We developed CellTypist by curating and harmonizing public datasets to assemble a comprehensive immune cell type reference database ( https://www.celltypist.org ). CellTypist was then applied to our data, generated across multiple tissues and individuals ( https://www.tissueimmunecellatlas.org/ ). Altogether, we detected 101 immune populations and performed extensive cross-tissue comparisons for each subset. Although macrophages displayed prominent tissue-restricted features, some convergent features were also detected. For example, macrophages expressing erythrophagocytosis-related genes were widely found in spleen, liver, bone marrow, and lymph nodes. Heterogeneity within defined subpopulations was also observed, such as migratory dendritic cell adaptations. Within adaptive immune lineages, we identified tissue-specific distributions of memory populations. Plasma cells showed a restricted tissue distribution, whereas memory B cells were more widely distributed. Similarly, tissue-resident memory T (T RM ) cells were more restricted in distribution compared with central and effector memory T cells. Notably, T RM cells harbored significant diversity, including αβ and γδ lineages, ascertained by VDJ sequencing. Assessment of clonal dynamics revealed the highest clonal expansions in T RM cells and the most frequent clonal sharing between resident and effector memory populations.

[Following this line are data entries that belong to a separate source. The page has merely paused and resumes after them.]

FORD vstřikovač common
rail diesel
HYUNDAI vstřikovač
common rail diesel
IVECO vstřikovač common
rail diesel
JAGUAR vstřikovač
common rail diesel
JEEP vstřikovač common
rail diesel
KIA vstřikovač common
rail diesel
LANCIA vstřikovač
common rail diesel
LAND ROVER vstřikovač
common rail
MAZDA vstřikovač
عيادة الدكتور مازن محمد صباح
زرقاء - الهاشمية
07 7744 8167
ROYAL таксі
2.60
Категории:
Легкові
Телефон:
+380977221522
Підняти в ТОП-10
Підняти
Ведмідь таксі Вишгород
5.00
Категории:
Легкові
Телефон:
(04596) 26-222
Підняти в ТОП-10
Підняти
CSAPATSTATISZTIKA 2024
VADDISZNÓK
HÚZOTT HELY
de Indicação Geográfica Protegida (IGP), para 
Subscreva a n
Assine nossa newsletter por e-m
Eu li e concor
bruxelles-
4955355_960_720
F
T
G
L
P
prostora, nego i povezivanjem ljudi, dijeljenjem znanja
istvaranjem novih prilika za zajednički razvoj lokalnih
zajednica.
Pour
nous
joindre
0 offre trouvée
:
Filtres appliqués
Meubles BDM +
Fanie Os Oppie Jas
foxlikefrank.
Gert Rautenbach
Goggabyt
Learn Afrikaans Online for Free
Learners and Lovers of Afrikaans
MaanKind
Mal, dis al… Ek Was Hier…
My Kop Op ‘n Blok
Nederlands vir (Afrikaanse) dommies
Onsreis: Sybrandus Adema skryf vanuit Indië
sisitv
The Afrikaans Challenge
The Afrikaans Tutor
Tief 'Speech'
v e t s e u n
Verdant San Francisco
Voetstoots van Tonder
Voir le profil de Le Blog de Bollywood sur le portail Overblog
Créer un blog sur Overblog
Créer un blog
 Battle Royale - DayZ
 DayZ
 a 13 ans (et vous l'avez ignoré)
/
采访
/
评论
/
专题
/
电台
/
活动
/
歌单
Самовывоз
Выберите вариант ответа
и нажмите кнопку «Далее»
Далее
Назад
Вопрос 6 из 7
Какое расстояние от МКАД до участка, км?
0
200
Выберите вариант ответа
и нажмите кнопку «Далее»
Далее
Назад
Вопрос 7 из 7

Here we present an immune cell atlas of myeloid and lymphoid lineages across adult human tissues. We developed CellTypist for automated immune cell annotation and performed an in-depth dissection of cell populations, identifying 101 cell types or states from more than one million cells, including previously underappreciated cell states. We also uncovered convergent phenotypes across tissues within given lineages and described tissue adaptation signatures for a number of cell types, including macrophages and resident memory T cells. Together, we have extended our understanding of how human immunity functions as an integrated, cross-tissue network, and we provide the scientific community with several key new resources.